Adorei o post ” deseducativo” !
Vou ter de revisar e repetir todas as minhas experimentações ?
Com certeza!
Aproveitando esse post educativo para tentar – a depender da tua boa vontade – aprender sobre um whisky que me parece ser muito misterioso, porque não achei nenhuma informação relevante no google, nem no YouTube. O cão – metidão – em questão é o Cosa Nostra Blended Scotch Whisky. A história é a seguinte: estou aprendendo a apreciar essa bebida maravilhosa (daquele jeito, com Jameson, Balla e outros mais simples), e uma bondosa alma consanguínea, moradora da Escócia, resolveu me presentear com uma espécime desse whisky Cosa Nostra – a ideia, segundo ela, surgiu porque eu sou policial, e a garrafa desse destilado é linda como se espera de uma “réplica” do icônico Tommy Gun 20’s; mas, ironicamente, a bebida é uma homenagem às máfias da época, então podemos considerar que o “tiro saiu pela culatra” – ainda que eu esteja muito feliz com essa equivocada homenagem à minha pessoa.
Pelo preço, me parece coisa boa; mas, pela falta de informações disponíveis, me parece um anônimo. Tal qual um bom mafioso.
Em suma: ele é um bom companheiro ou serve apenas para enfeitar a casa?
Então, resumidamente, preciso da tua ajuda para poder desfrutar da melhor maneira possível de um presente de alguém que amo.
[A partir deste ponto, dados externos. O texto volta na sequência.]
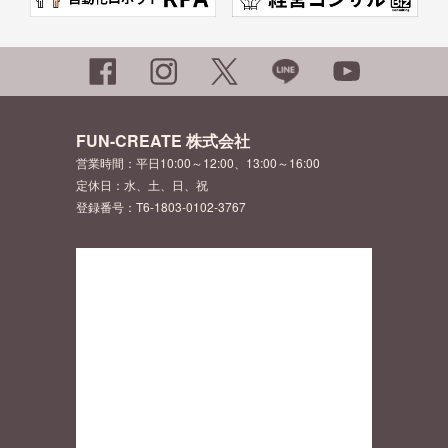
FUN-CREATE 株式会社
営業時間：平日10:00～12:00、13:00～16:00
定休日：水、土、日、祝
登録番号：T6-1803-0102-3767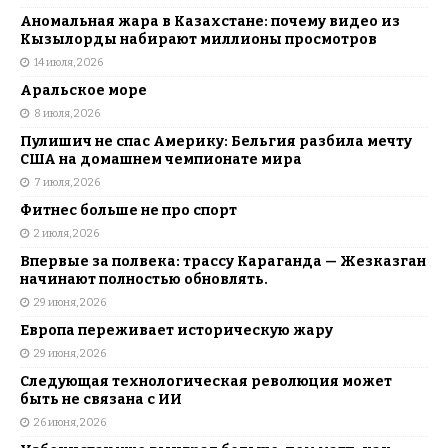
Аномальная жара в Казахстане: почему видео из
Кызылорды набирают миллионы просмотров
14 июля, 2026
Аральское море
8 июля, 2026
Пулишич не спас Америку: Бельгия разбила мечту
США на домашнем чемпионате мира
7 июля, 2026
Фитнес больше не про спорт
2 июля, 2026
Впервые за полвека: трассу Караганда — Жезказган
начинают полностью обновлять.
29 июня, 2026
Европа переживает историческую жару
29 июня, 2026
Следующая технологическая революция может
быть не связана с ИИ
26 июня, 2026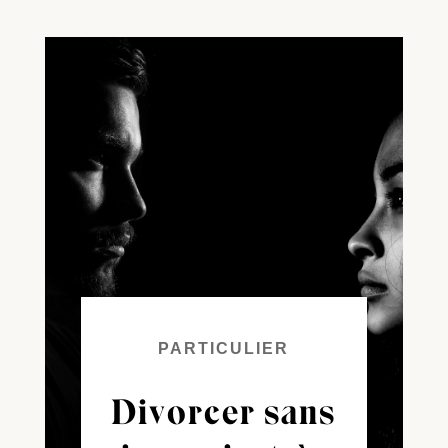
PARTICULIER
Divorcer sans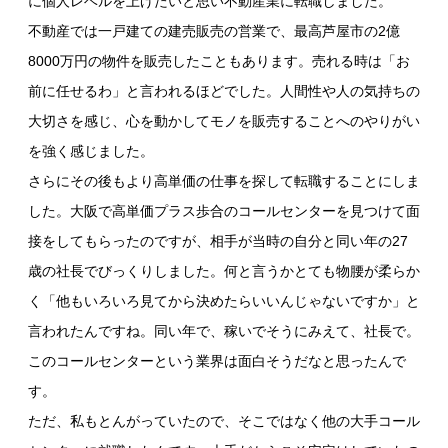
に個人レベルを上げたいと思い不動産業に転職しました。
不動産では一戸建ての建売販売の営業で、最高芦屋市の2億
8000万円の物件を販売したこともあります。売れる時は「お
前に任せるわ」と言われるほどでした。人間性や人の気持ちの
大切さを感じ、心を動かしてモノを販売することへのやりがい
を強く感じました。
さらにその後もより高単価の仕事を探して転職することにしま
した。大阪で高単価プラス歩合のコールセンターを見つけて面
接をしてもらったのですが、相手が当時の自分と同い年の27
歳の社長でびっくりしました。何と言うかとても物腰が柔らか
く「他もいろいろ見てから決めたらいいんじゃないですか」と
言われたんですね。同い年で、稼いでそうにみえて、社長で。
このコールセンターという業界は面白そうだなと思ったんで
す。
ただ、私もとんがっていたので、そこではなく他の大手コール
É um prazer tentar contato com o Sr.
Grande abraço, Cão!
Fala Bruno!! Gostei da história, haha!
Pelo que sei, é um engarrafamento da turma por trás do Smokehead. Deve ser um bom whisky, mas não deve ser excepcional de sabor. De toda forma, voce pode abrir e trocar por outro líquido depois, não? Ou a garrafa vaza?